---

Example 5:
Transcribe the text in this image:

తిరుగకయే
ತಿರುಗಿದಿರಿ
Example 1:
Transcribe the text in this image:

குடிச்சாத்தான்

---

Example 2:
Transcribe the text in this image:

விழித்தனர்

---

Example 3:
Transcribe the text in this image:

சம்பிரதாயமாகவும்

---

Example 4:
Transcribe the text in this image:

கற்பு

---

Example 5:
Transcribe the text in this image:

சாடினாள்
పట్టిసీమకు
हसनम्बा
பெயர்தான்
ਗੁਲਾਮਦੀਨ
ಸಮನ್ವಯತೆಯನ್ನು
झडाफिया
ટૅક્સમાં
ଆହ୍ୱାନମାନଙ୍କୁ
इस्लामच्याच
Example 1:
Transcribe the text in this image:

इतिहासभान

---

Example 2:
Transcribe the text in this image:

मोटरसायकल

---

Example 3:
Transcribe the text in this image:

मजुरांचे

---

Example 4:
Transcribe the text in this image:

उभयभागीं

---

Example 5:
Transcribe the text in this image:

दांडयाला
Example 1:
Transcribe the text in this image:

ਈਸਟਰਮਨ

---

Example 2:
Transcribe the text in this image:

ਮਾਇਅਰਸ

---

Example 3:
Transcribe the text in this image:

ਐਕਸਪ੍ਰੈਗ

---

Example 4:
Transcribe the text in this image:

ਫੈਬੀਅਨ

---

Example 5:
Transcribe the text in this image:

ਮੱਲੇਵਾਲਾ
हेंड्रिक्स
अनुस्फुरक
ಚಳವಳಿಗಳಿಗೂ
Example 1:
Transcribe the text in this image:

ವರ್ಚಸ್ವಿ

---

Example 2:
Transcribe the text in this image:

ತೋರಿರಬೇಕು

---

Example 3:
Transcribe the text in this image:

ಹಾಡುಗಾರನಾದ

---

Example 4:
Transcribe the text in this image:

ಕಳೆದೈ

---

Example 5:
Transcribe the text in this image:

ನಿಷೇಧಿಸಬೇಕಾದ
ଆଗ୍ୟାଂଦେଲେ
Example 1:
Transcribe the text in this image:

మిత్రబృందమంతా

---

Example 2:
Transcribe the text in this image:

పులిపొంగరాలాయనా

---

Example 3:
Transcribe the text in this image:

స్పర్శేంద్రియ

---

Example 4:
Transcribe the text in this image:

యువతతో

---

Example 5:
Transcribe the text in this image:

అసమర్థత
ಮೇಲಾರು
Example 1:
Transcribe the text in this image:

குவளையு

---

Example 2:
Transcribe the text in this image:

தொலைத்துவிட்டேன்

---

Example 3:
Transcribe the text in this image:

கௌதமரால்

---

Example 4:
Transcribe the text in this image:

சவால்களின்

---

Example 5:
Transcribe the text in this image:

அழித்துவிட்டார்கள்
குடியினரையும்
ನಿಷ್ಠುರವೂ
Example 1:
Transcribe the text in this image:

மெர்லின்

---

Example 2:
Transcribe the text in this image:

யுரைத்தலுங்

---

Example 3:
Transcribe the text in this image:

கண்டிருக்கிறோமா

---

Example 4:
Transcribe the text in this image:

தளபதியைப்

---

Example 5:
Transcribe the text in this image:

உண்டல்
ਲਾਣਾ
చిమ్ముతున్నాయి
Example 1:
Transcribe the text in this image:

______

Recopiez toutes les lignes ci-dessus à l'identique, de la première à la dernière.

---

Example 5:
Transcribe the text in this image:

తిరుగకయే
ತಿರುಗಿದಿರಿ
Example 1:
Transcribe the text in this image:

குடிச்சாத்தான்

---

Example 2:
Transcribe the text in this image:

விழித்தனர்

---

Example 3:
Transcribe the text in this image:

சம்பிரதாயமாகவும்

---

Example 4:
Transcribe the text in this image:

கற்பு

---

Example 5:
Transcribe the text in this image:

சாடினாள்
పట్టిసీమకు
हसनम्बा
பெயர்தான்
ਗੁਲਾਮਦੀਨ
ಸಮನ್ವಯತೆಯನ್ನು
झडाफिया
ટૅક્સમાં
ଆହ୍ୱାନମାନଙ୍କୁ
इस्लामच्याच
Example 1:
Transcribe the text in this image:

इतिहासभान

---

Example 2:
Transcribe the text in this image:

मोटरसायकल

---

Example 3:
Transcribe the text in this image:

मजुरांचे

---

Example 4:
Transcribe the text in this image:

उभयभागीं

---

Example 5:
Transcribe the text in this image:

दांडयाला
Example 1:
Transcribe the text in this image:

ਈਸਟਰਮਨ

---

Example 2:
Transcribe the text in this image:

ਮਾਇਅਰਸ

---

Example 3:
Transcribe the text in this image:

ਐਕਸਪ੍ਰੈਗ

---

Example 4:
Transcribe the text in this image:

ਫੈਬੀਅਨ

---

Example 5:
Transcribe the text in this image:

ਮੱਲੇਵਾਲਾ
हेंड्रिक्स
अनुस्फुरक
ಚಳವಳಿಗಳಿಗೂ
Example 1:
Transcribe the text in this image:

ವರ್ಚಸ್ವಿ

---

Example 2:
Transcribe the text in this image:

ತೋರಿರಬೇಕು

---

Example 3:
Transcribe the text in this image:

ಹಾಡುಗಾರನಾದ

---

Example 4:
Transcribe the text in this image:

ಕಳೆದೈ

---

Example 5:
Transcribe the text in this image:

ನಿಷೇಧಿಸಬೇಕಾದ
ଆଗ୍ୟାଂଦେଲେ
Example 1:
Transcribe the text in this image:

మిత్రబృందమంతా

---

Example 2:
Transcribe the text in this image:

పులిపొంగరాలాయనా

---

Example 3:
Transcribe the text in this image:

స్పర్శేంద్రియ

---

Example 4:
Transcribe the text in this image:

యువతతో

---

Example 5:
Transcribe the text in this image:

అసమర్థత
ಮೇಲಾರು
Example 1:
Transcribe the text in this image:

குவளையு

---

Example 2:
Transcribe the text in this image:

தொலைத்துவிட்டேன்

---

Example 3:
Transcribe the text in this image:

கௌதமரால்

---

Example 4:
Transcribe the text in this image:

சவால்களின்

---

Example 5:
Transcribe the text in this image:

அழித்துவிட்டார்கள்
குடியினரையும்
ನಿಷ್ಠುರವೂ
Example 1:
Transcribe the text in this image:

மெர்லின்

---

Example 2:
Transcribe the text in this image:

யுரைத்தலுங்

---

Example 3:
Transcribe the text in this image:

கண்டிருக்கிறோமா

---

Example 4:
Transcribe the text in this image:

தளபதியைப்

---

Example 5:
Transcribe the text in this image:

உண்டல்
ਲਾਣਾ
చిమ్ముతున్నాయి
Example 1:
Transcribe the text in this image:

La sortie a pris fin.